Those lines of the records that contain "пулнӑ" are to be located and copied.

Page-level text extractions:
>>>
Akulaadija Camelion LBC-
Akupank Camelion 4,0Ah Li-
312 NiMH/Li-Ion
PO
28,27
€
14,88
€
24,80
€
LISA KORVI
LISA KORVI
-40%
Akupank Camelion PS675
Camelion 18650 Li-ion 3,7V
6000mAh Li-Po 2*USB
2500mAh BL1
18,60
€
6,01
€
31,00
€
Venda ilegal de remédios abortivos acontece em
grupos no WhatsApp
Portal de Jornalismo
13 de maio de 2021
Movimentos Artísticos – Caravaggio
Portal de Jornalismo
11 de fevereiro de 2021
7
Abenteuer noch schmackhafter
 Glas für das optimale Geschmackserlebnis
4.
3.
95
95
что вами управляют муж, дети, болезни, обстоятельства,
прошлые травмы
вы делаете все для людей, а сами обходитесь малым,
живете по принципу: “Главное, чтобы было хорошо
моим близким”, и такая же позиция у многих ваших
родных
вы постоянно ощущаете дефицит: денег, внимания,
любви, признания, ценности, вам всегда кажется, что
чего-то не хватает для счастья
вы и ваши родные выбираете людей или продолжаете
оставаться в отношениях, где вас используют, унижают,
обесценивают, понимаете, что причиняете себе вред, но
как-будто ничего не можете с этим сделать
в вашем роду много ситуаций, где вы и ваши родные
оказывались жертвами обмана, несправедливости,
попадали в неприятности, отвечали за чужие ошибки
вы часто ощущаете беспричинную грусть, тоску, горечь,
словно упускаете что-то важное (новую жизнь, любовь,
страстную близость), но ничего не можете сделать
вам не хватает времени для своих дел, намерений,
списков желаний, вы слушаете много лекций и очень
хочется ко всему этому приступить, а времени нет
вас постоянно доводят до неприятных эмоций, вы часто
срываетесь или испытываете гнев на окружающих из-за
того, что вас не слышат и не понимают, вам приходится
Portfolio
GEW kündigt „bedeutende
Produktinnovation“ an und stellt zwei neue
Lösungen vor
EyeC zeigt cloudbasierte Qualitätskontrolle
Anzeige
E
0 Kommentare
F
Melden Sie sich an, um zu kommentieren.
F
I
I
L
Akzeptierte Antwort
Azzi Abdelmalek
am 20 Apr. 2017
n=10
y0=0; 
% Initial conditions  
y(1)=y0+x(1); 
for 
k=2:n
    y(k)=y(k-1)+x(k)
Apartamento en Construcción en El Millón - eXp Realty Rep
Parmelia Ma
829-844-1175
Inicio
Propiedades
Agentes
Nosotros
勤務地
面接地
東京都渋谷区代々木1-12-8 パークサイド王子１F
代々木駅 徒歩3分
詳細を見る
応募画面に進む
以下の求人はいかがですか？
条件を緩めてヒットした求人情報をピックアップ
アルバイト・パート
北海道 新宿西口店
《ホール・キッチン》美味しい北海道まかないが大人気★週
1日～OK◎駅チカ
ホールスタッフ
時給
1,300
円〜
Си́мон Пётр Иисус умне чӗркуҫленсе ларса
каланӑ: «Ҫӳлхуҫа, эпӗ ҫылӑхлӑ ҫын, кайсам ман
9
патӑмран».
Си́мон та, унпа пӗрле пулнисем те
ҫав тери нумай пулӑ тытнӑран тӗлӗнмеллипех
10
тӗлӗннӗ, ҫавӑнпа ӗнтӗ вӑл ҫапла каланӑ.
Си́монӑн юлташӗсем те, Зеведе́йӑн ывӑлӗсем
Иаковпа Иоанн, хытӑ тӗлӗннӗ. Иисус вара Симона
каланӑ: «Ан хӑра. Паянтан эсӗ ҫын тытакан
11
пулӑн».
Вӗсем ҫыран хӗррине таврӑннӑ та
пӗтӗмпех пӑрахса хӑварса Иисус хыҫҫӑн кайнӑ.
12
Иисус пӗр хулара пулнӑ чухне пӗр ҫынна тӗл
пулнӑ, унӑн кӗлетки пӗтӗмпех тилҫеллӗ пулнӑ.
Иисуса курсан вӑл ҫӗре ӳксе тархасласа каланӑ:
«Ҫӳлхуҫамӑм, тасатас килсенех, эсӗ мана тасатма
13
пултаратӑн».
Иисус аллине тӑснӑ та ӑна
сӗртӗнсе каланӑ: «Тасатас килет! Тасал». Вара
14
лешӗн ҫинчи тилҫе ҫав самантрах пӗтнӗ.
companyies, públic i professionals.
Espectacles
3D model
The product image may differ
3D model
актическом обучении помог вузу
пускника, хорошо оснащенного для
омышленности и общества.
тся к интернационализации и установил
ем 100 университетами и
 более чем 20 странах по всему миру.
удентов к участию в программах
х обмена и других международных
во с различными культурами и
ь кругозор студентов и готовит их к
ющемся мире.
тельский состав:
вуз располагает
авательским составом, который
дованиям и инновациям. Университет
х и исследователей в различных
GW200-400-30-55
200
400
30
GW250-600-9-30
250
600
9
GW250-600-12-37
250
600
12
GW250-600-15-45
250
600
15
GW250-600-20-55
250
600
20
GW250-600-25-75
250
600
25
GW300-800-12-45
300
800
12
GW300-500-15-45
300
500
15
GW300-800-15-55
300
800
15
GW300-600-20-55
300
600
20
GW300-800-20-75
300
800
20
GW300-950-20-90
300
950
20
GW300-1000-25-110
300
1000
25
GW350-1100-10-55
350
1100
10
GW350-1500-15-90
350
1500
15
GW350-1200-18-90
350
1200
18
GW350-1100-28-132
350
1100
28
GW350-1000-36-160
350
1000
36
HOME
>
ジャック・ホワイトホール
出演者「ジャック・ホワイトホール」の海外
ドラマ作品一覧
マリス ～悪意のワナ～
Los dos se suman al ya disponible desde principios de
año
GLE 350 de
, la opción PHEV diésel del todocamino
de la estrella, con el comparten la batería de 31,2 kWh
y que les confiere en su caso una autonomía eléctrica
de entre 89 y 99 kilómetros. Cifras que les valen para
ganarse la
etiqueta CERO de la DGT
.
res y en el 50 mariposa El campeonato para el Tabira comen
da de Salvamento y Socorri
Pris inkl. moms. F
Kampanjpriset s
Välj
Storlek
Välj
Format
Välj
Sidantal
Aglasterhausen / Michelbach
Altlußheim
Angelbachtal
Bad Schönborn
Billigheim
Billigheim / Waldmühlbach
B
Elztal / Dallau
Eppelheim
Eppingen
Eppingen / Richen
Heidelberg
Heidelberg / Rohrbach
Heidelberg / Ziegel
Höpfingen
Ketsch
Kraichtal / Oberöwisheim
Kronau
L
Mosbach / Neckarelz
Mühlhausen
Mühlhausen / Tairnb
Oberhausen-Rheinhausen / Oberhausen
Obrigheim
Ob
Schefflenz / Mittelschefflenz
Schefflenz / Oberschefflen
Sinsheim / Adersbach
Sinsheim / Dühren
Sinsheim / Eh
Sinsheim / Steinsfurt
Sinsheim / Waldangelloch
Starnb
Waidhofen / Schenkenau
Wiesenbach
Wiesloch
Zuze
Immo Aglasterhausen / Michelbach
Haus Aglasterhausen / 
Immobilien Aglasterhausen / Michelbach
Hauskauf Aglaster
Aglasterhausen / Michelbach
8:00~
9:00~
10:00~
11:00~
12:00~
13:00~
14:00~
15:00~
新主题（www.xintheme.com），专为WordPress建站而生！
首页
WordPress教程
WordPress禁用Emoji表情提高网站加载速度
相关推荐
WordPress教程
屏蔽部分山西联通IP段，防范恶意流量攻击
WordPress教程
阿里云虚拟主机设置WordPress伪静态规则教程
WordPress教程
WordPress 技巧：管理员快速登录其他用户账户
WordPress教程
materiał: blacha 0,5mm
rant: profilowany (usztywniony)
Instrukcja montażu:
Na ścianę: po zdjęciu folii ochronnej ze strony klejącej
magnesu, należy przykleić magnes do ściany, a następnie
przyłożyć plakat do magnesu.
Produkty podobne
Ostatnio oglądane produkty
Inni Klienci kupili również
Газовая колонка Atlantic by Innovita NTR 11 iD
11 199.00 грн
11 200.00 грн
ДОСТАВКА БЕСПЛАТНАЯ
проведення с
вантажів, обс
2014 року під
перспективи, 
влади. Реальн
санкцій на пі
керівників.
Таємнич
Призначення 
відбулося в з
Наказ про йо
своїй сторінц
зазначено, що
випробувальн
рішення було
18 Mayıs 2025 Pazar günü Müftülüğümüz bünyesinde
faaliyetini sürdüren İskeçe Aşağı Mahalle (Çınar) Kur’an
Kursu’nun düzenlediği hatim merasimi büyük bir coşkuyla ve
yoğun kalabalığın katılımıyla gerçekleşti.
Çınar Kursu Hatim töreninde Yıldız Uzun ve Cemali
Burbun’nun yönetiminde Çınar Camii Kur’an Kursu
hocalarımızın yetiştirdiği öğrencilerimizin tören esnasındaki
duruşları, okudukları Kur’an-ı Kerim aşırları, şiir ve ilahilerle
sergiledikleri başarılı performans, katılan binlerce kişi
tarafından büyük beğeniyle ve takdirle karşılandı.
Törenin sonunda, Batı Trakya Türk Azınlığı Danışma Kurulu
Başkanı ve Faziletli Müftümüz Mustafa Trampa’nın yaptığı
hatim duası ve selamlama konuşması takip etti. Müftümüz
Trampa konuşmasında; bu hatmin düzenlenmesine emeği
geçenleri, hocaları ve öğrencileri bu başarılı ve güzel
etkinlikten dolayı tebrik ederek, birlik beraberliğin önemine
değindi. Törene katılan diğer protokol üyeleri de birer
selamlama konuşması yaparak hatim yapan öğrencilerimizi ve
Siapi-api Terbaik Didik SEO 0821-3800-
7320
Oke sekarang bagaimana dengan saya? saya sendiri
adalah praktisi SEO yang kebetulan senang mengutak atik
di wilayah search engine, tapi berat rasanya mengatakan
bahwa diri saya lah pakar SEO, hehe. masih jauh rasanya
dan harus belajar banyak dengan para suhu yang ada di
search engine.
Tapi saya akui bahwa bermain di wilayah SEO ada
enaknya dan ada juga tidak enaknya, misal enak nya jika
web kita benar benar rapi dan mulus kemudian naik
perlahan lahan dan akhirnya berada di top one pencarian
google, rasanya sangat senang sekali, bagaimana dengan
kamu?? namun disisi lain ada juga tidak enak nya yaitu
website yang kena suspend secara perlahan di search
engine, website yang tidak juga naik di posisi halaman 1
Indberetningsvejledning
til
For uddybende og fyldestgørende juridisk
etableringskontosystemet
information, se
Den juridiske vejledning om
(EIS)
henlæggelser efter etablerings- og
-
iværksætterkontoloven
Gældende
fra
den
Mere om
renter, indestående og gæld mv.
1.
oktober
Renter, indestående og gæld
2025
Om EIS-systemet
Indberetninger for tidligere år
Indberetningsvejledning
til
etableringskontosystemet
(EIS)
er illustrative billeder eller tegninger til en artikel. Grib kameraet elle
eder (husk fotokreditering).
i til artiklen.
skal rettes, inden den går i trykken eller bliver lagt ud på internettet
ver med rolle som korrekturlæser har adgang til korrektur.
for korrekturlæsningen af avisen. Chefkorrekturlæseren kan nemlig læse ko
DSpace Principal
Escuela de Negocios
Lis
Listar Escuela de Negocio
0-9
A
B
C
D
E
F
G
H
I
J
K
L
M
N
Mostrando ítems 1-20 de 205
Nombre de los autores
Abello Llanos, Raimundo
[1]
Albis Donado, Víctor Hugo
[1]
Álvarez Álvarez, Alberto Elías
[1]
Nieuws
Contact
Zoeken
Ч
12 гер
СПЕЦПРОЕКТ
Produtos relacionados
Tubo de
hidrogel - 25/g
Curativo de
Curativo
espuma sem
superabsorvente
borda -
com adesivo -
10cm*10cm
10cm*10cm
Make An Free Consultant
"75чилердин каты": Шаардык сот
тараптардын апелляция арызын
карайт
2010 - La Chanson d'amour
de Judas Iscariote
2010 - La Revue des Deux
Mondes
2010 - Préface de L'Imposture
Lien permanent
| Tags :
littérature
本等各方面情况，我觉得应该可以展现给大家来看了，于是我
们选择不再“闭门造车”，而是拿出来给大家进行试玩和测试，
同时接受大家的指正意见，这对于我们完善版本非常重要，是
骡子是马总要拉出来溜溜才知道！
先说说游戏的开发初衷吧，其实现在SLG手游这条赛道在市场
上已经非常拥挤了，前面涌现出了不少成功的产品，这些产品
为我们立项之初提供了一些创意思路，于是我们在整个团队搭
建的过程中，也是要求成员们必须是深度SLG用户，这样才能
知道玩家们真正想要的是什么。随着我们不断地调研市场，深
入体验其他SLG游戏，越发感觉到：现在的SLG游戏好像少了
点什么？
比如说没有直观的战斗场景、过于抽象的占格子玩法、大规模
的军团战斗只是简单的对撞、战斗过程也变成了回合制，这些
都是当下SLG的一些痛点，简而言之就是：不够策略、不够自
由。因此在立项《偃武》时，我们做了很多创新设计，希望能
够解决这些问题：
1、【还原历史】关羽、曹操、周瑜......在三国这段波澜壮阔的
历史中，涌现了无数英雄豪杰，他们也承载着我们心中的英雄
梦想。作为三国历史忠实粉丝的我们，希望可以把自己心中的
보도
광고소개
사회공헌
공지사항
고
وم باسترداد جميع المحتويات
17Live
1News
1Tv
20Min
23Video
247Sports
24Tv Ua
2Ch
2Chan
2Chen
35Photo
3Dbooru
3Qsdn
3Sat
<<<
Answer area
Иисус пӗр хулара пулнӑ чухне пӗр ҫынна тӗл
пулнӑ, унӑн кӗлетки пӗтӗмпех тилҫеллӗ пулнӑ.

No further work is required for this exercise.